TASK LIST:
1. Rewrite the passage on love from "9:42 PM Reporter: Unknown" to "truly a mystery.", replacing "chemistry" with "bond".
2. For each statement below, say whether it agrees with the passage on love, answering yes or no and quoting the words of the passage that decide it: (a) The passage holds that physical beauty is the sole criterion in romantic passionate love. (b) The passage says a lover asked why he or she loves the beloved will give a logical answer. (c) The passage calls love a mystery.
3. Go on with the passage on love, starting after its last sentence.

QUOTED PASSAGE:
####

9:42 PM Reporter: Unknown 0 Responses
Why do two people love each other? Why do we need someone to love? Why cannot we love ourselves and exist alone? And what is that chemistry that a couple loves each other? Why both should love each other, and no body else? Love is truly a mystery.

The first reason is of course the passion one feels for the other. Call it hormones, mind, heart, emotions or whatever, one falls in love with another person and cannot live without him/her. Physical beauty is not the sole criteria in romantic passionate love. A very beautiful girl can passionately fall in love with an ordinary looking man to the surprise of all. There is something more that is yet to be explored. Ask a lover about why he/she loves her beloved and you will never get a logical answer. Love does not measure qualities, nor sets any standards. Love happens.

####

EXTRACTED DATA:
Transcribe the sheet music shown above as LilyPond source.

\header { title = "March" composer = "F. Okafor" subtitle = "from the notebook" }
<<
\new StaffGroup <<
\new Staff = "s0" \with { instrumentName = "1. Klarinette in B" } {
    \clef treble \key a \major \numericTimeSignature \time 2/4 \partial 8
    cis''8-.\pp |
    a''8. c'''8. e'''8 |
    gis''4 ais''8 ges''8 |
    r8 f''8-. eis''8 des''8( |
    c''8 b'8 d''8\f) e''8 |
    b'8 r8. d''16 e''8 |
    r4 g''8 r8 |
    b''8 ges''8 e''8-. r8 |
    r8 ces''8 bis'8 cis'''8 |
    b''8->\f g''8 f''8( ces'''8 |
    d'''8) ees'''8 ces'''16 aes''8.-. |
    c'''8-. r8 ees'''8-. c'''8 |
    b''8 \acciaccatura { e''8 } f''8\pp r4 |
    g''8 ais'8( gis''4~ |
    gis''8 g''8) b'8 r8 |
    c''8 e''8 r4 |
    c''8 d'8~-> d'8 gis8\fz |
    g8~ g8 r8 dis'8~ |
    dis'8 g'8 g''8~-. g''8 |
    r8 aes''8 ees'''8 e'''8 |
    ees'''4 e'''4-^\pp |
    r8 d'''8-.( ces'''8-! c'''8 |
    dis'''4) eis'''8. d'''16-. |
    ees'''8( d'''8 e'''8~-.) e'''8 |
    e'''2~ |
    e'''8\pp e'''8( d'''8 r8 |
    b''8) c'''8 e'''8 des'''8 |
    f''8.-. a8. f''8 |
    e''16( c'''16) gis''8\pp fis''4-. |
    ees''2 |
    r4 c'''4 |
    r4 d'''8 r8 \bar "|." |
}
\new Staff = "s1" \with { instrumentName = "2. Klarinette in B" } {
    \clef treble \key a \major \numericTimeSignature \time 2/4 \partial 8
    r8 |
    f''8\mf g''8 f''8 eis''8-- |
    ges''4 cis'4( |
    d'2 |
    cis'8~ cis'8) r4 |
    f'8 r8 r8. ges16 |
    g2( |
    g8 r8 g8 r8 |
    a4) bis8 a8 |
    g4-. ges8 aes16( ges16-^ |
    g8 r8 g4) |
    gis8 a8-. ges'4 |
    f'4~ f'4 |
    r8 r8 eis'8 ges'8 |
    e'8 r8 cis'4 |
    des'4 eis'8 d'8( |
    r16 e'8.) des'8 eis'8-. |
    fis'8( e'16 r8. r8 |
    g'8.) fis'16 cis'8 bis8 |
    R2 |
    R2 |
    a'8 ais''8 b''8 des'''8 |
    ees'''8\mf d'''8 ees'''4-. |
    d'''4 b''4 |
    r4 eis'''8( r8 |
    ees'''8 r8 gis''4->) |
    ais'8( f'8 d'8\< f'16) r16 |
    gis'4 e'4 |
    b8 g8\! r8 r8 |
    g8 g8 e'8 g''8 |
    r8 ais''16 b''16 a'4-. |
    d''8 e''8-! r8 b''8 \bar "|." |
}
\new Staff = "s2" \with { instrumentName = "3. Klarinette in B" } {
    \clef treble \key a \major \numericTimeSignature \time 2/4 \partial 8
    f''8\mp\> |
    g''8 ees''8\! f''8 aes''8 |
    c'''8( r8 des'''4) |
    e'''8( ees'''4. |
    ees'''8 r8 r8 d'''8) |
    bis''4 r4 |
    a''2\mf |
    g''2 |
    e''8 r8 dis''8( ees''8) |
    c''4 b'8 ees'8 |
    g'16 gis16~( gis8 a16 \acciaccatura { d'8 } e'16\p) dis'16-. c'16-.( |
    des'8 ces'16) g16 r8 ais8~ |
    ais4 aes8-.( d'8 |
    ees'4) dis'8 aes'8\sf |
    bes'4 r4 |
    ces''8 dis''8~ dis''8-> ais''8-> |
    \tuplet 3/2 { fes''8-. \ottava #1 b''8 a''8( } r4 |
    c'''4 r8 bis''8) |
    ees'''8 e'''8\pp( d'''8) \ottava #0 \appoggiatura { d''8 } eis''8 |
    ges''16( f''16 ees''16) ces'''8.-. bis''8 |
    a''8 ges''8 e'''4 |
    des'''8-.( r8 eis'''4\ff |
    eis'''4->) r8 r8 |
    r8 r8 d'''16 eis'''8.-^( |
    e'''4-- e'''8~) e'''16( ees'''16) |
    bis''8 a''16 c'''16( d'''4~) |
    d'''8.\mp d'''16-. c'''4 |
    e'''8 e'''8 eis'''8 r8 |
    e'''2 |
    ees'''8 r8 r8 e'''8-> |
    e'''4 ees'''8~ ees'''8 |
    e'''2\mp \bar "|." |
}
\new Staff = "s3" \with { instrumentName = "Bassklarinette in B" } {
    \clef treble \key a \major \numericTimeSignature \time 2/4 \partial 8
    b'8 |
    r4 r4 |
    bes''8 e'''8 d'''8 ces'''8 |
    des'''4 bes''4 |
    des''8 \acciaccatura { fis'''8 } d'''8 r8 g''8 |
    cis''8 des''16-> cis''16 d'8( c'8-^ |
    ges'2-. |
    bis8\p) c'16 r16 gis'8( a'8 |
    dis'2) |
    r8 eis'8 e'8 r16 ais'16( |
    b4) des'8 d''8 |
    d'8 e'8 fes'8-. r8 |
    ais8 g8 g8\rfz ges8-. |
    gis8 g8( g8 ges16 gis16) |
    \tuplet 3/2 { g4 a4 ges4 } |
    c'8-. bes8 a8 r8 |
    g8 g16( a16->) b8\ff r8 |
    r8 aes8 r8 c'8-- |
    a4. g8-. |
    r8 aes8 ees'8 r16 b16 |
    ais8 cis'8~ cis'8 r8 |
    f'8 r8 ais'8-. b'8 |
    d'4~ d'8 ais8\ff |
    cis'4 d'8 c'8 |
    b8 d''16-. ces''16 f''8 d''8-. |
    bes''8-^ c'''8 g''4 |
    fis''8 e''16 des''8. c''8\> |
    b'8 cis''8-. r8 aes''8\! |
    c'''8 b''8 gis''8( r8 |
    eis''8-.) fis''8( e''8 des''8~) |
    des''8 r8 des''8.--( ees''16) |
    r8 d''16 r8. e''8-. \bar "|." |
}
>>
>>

####

SOLVED PROBLEMS:
1.
9:42 PM Reporter: Unknown 0 Responses
Why do two people love each other? Why do we need someone to love? Why cannot we love ourselves and exist alone? And what is that bond that a couple loves each other? Why both should love each other, and no body else? Love is truly a mystery.

2.
(a) No: "Physical beauty is not the sole criteria in romantic passionate love."
(b) No: "Ask a lover about why he/she loves her beloved and you will never get a logical answer."
(c) Yes: "Love is truly a mystery."

3.
Sometimes the love arises out of appreciation of qualities of the other. This love is different than romantic love, but can be equally magnetic. You may get attracted to some persons singing so much that you want to be with him/her at all times. It can be any quality, but it is the appreciation of quality that brings forth this love. In this case the love is passionate love with that quality.

In some cases two persons find so many things alike between each other that they believe they are soul mates. Made for each other, these lovers are bound by the common qualities. What ever may be the reason for falling in love, please fall in love because it is incomparable.